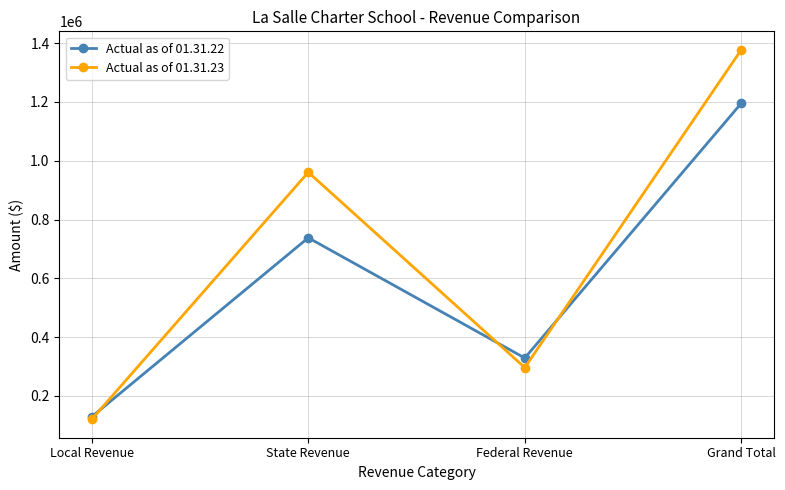

Reading left to right, transcribe all the data shown in this chart.

Actual as of 01.31.22: Local Revenue=128920	State Revenue=737826	Federal Revenue=328722	Grand Total=1195468
Actual as of 01.31.23: Local Revenue=120382	State Revenue=960819	Federal Revenue=296221	Grand Total=1377422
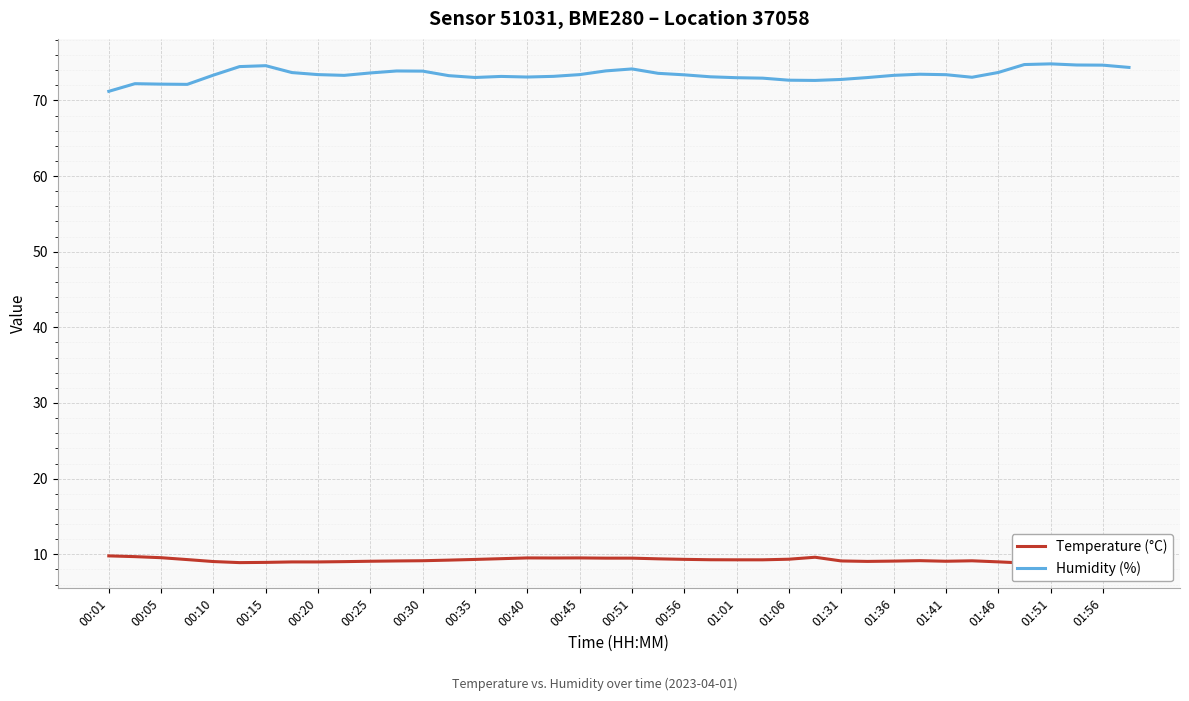

How many data points does each series have?

40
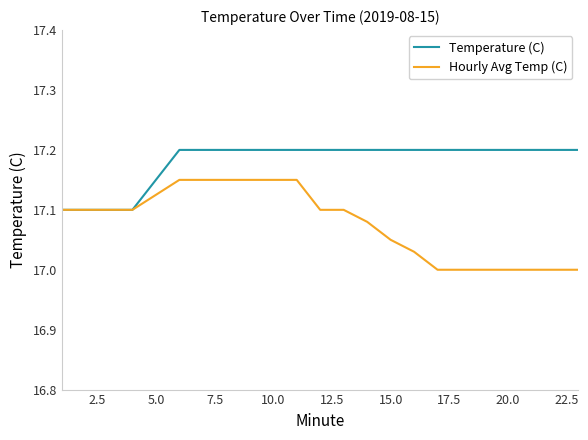

What is the greatest value displayed?

17.2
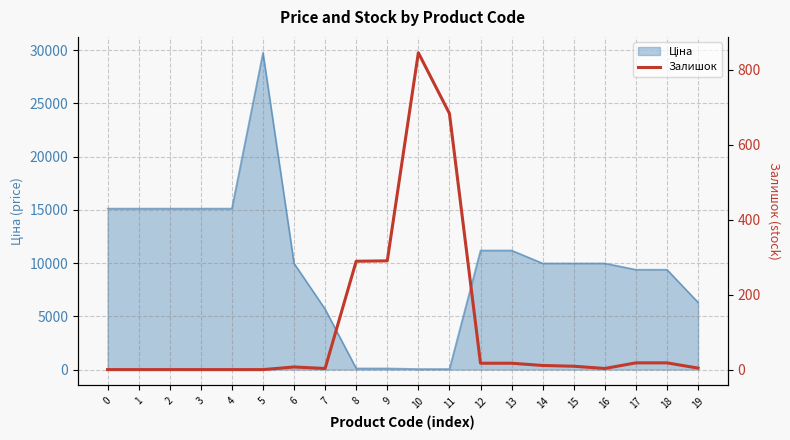

What is the sum of the values at 2 and 7?

3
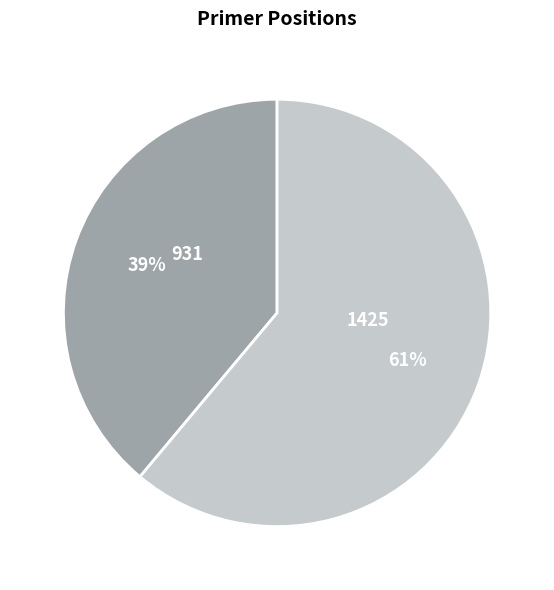

Combined, do 931 and 1425 account for over 50%?

Yes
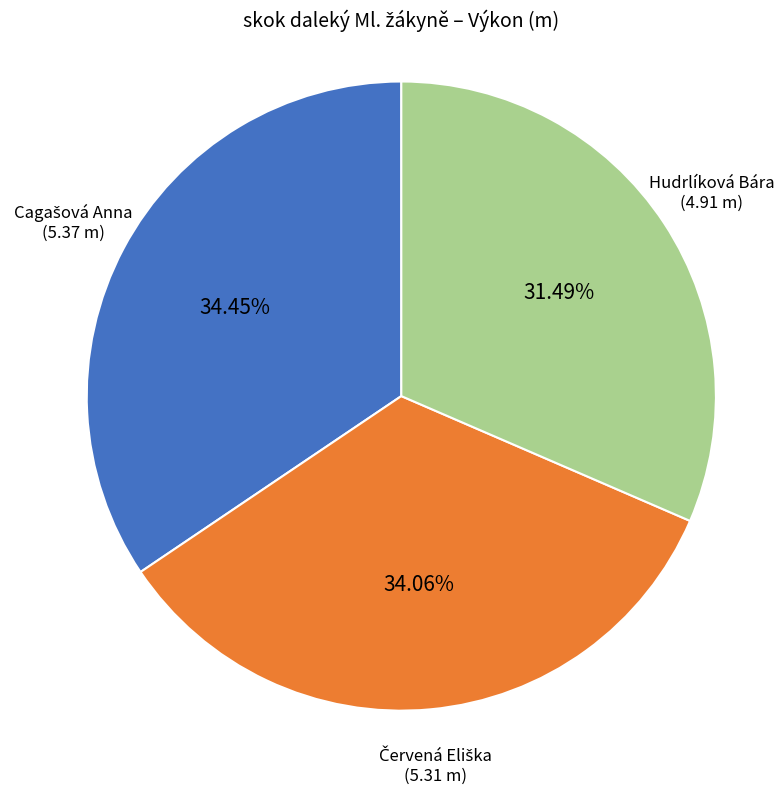

Count the number of slices in the pie.

3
|---|
◆ EXERCISE DESCRIPTION
Copy the part of the listing above that runs from its start through the line containing "Actual as of 01.31.23: Local", both ends included, and leave out the pictures.

◆ ANSWER BOX
Reading left to right, transcribe all the data shown in this chart.

Actual as of 01.31.22: Local Revenue=128920	State Revenue=737826	Federal Revenue=328722	Grand Total=1195468
Actual as of 01.31.23: Local Revenue=120382	State Revenue=960819	Federal Revenue=296221	Grand Total=1377422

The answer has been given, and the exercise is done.